Nightclubs, theatres, cinemas, gyms and leisure centres have also been told to close “as soon as they reasonably can”.

The situation will be reviewed each month.

The government has said it will pay 80 per cent of wages for employees who are not able to work, up to £2,500 a month.

In a statement, Matt Kearsey, H&W’s Managing Director, pictured left, said: “In our history we have faced many challenges (including world wars), but we have always kept our doors open.

“Our current plan is to continue to retain our teams, albeit on reduced remuneration with extra support available for those in need from the Woodhouse Trust (established many years ago by the family to support current and past team members).

“Hopefully the government will follow our lead and provide support for people in this situation.”

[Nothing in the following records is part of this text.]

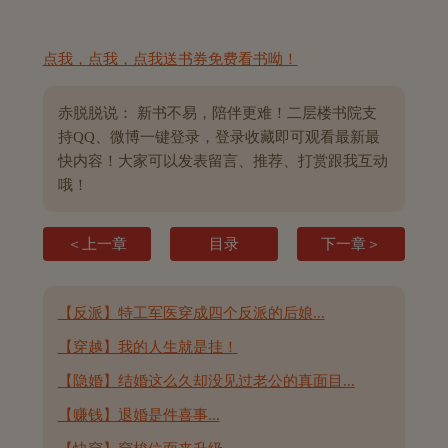
点我，点我，点我送书券免费看书呦！
赤脱脱说： 新书不易，陪伴更难！二层楼书院支
持QQ、微博一键登录，登录收藏即可观看最新最
快内容！大家可以发表留言、推荐、打赏跟我互动
哦！
＜上一章
目录
下一章＞
【反派】特工军医穿成四个反派的后娘...
【穿越】我的人生就是挂！
【隐婚】结婚这么久却没见过老公的真面目...
【赚钱】退婚是件喜事...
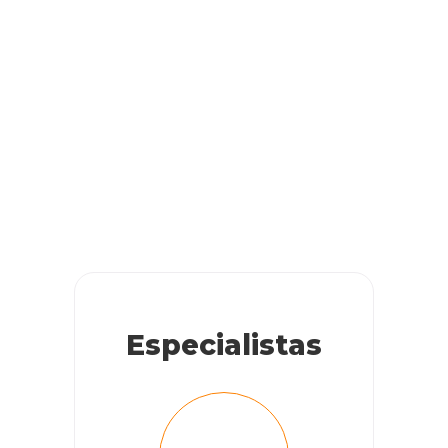
Especialistas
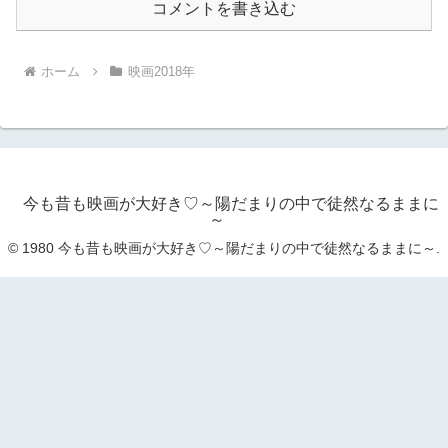
コメントを書き込む
ホーム
映画2018年
今も昔も映画が大好き♡～陽だまりの中で徒然なるままに
～
© 1980 今も昔も映画が大好き♡～陽だまりの中で徒然なるままに～.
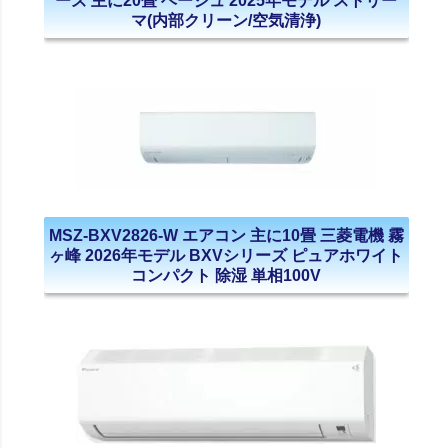
ーズ 主に20畳 ベージュ 2025年モデル ストリー
マ(内部クリーン/空気清浄)
MSZ-BXV2826-W エアコン 主に10畳 三菱電機 霧
ヶ峰 2026年モデル BXVシリーズ ピュアホワイト
コンパクト 除湿 単相100V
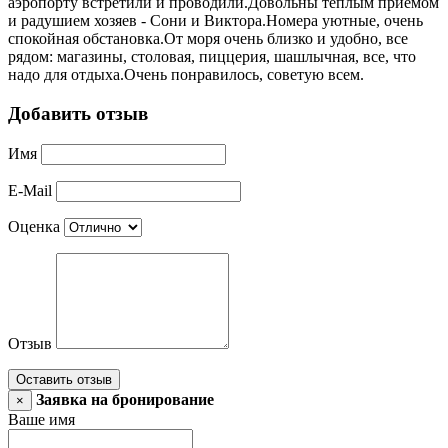
аэропорту встретили и проводили.Довольны теплым приемом
и радушием хозяев - Сони и Виктора.Номера уютные, очень
спокойная обстановка.От моря очень близко и удобно, все
рядом: магазины, столовая, пиццерия, шашлычная, все, что
надо для отдыха.Очень понравилось, советую всем.
Добавить отзыв
Имя
E-Mail
Оценка
Отзыв
Оставить отзыв
Заявка на бронирование
×
Ваше имя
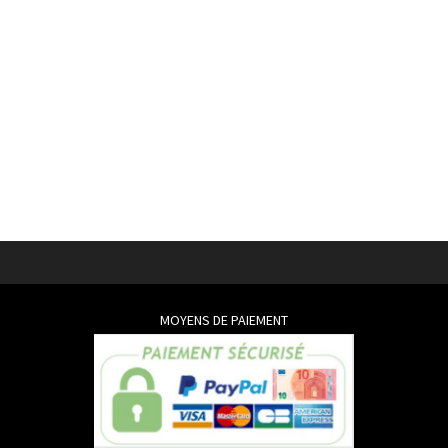
MOYENS DE PAIEMENT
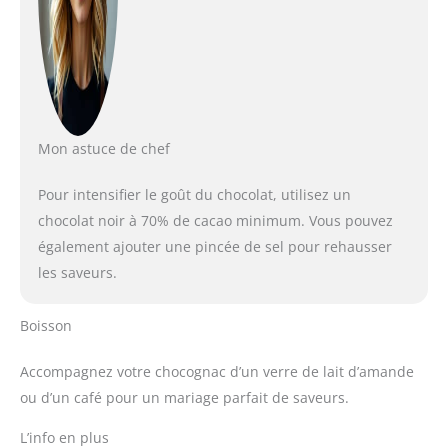
Mon astuce de chef
Pour intensifier le goût du chocolat, utilisez un
chocolat noir à 70% de cacao minimum. Vous pouvez
également ajouter une pincée de sel pour rehausser
les saveurs.
Boisson
Accompagnez votre chocognac d’un verre de lait d’amande
ou d’un café pour un mariage parfait de saveurs.
L’info en plus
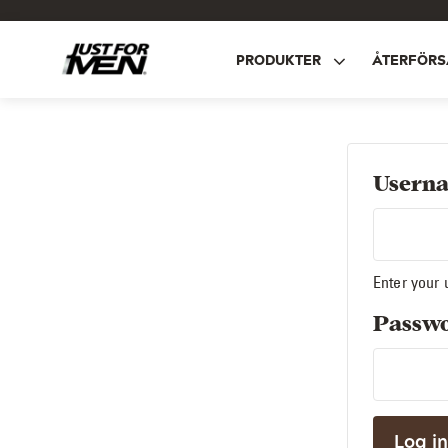
Skip
to
main
PRODUKTER
ÅTERFÖRS
content
Userna
Enter your
Passw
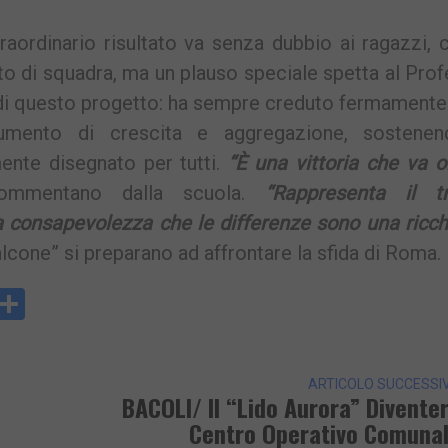
raordinario risultato va senza dubbio ai ragazzi, 
to di squadra, ma un plauso speciale spetta al Pro
ma di questo progetto: ha sempre creduto fermamente
rumento di crescita e aggregazione, sostene
ente disegnato per tutti.
“È una vittoria che va ol
mmentano dalla scuola.
“Rappresenta il tr
lla consapevolezza che le differenze sono una ricc
alcone” si preparano ad affrontare la sfida di Roma.
y
rintFriendly
Condividi
k
ARTICOLO SUCCESSI
BACOLI/ Il “Lido Aurora” Divente
Centro Operativo Comuna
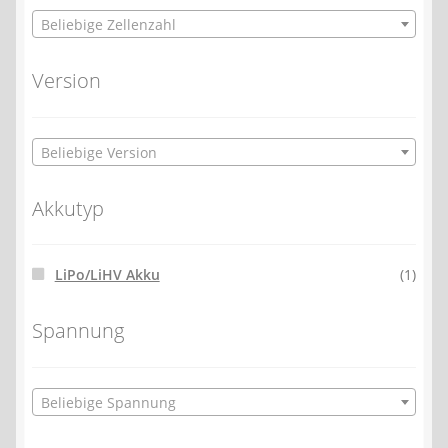
Beliebige Zellenzahl
Version
Beliebige Version
Akkutyp
LiPo/LiHV Akku
(1)
Spannung
Beliebige Spannung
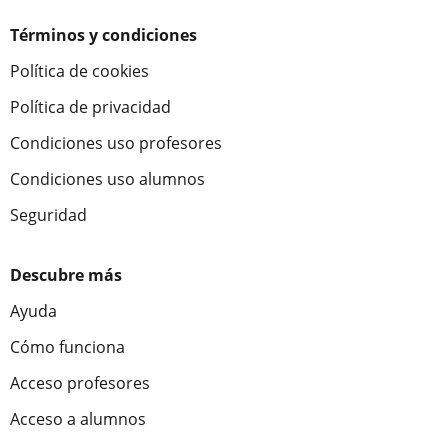
Términos y condiciones
Política de cookies
Política de privacidad
Condiciones uso profesores
Condiciones uso alumnos
Seguridad
Descubre más
Ayuda
Cómo funciona
Acceso profesores
Acceso a alumnos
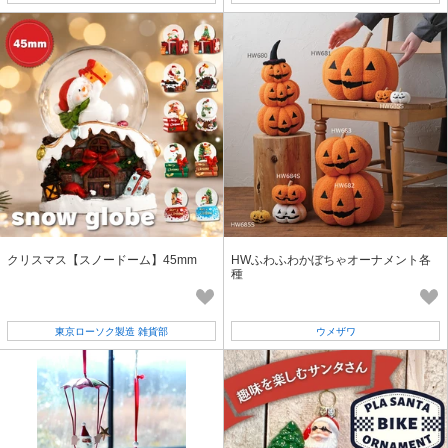
クリスマス【スノードーム】45mm
HWふわふわかぼちゃオーナメント各
種
東京ローソク製造 雑貨部
ウメザワ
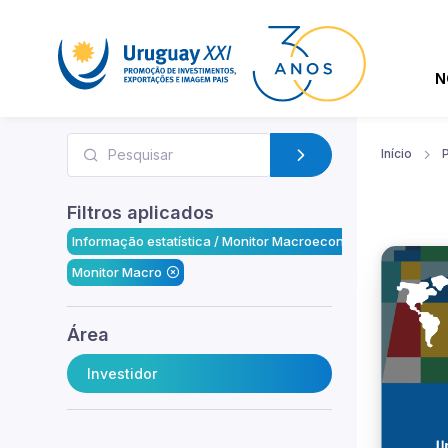
N
Início
Filtros aplicados
Informação estatística / Monitor Macroeconômico
Monitor Macro
Área
Investidor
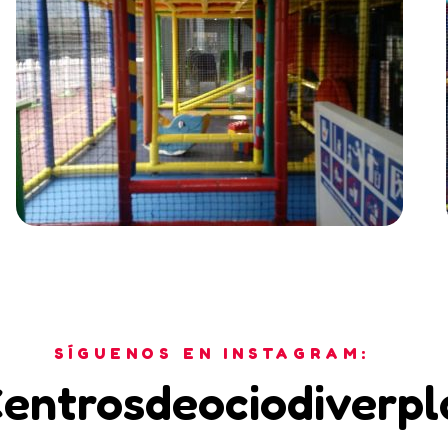
SÍGUENOS EN INSTAGRAM:
entrosdeociodiverpl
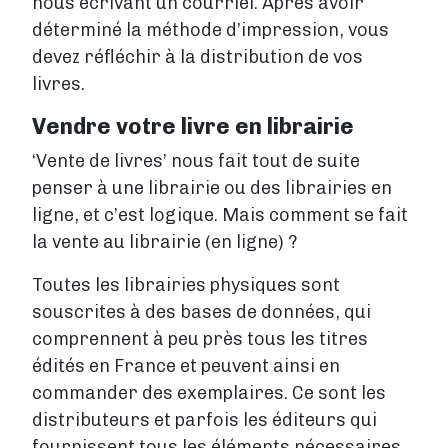
nous écrivant un courriel. Après avoir
déterminé la méthode d’impression, vous
devez réfléchir à la distribution de vos
livres.
Vendre votre livre en librairie
‘Vente de livres’ nous fait tout de suite
penser à une librairie ou des librairies en
ligne, et c’est logique. Mais comment se fait
la vente au librairie (en ligne) ?
Toutes les librairies physiques sont
souscrites à des bases de données, qui
comprennent à peu près tous les titres
édités en France et peuvent ainsi en
commander des exemplaires. Ce sont les
distributeurs et parfois les éditeurs qui
fournissent tous les éléments nécessaires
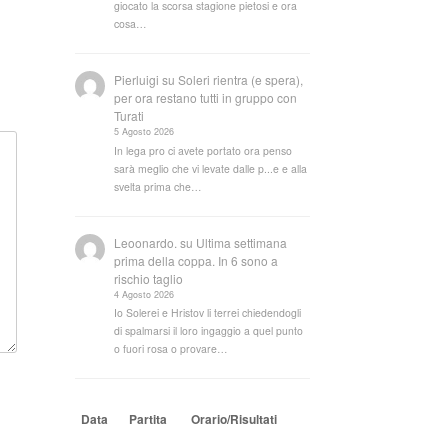
giocato la scorsa stagione pietosi e ora
cosa…
Pierluigi
su
Soleri rientra (e spera),
per ora restano tutti in gruppo con
Turati
5 Agosto 2026
In lega pro ci avete portato ora penso
sarà meglio che vi levate dalle p...e e alla
svelta prima che…
Leoonardo.
su
Ultima settimana
prima della coppa. In 6 sono a
rischio taglio
4 Agosto 2026
Io Solerei e Hristov li terrei chiedendogli
di spalmarsi il loro ingaggio a quel punto
o fuori rosa o provare…
Data
Partita
Orario/Risultati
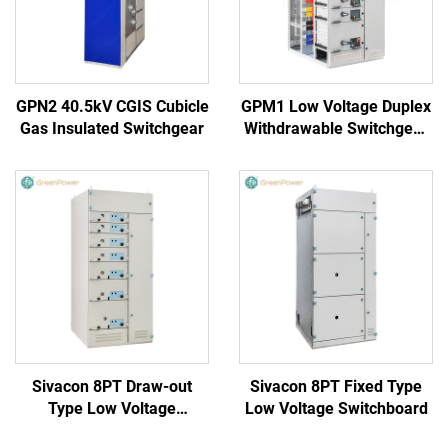
GPN2 40.5kV CGIS Cubicle
GPM1 Low Voltage Duplex
Gas Insulated Switchgear
Withdrawable Switchgear
Cabinet
Sivacon 8PT Draw-out
Sivacon 8PT Fixed Type
Type Low Voltage
Low Voltage Switchboard
Switchboard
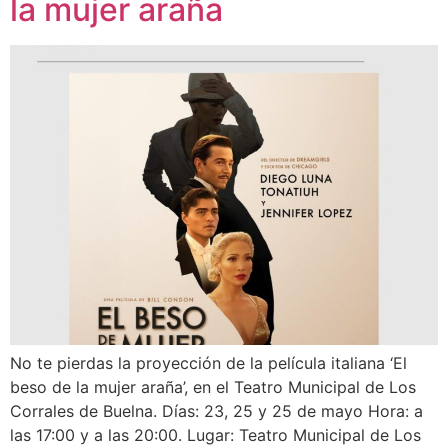
la mujer araña
No te pierdas la proyección de la película italiana ‘El
beso de la mujer araña’, en el Teatro Municipal de Los
Corrales de Buelna. Días: 23, 25 y 25 de mayo Hora: a
las 17:00 y a las 20:00. Lugar: Teatro Municipal de Los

H&W also has business partners renting 130 of its pubs and running their own businesses.

Mr Kearsey said: “We announced some days ago as a first step, amongst other things, a 100 per cent rent holiday for a month.

“Together with government action on rates, this removes the vast majority of fixed costs for these pubs.”

Up until the government announcement of all pubs closing, H&W said it proposed to continue brewing beer in Blandford to supply the off trade and business partner pubs choosing to stay open.

Mr Kearsey said: “Our current plan is that we continue to employ all our teams but inevitably to do so we will all have to pull together and make sacrifices, with the Directors and shareholders taking the lead.

“We are now focusing on the immediate future and how we can continue to make people’s day and enrich our communities in new ways during the temporary closure of our pubs.

“We will also ensure that we are well prepared to re-open rapidly when it is right to do so.”

A spokesman for H&W said “very substantial” reductions had been made both by the directors in terms of salary and in the dividends by shareholders.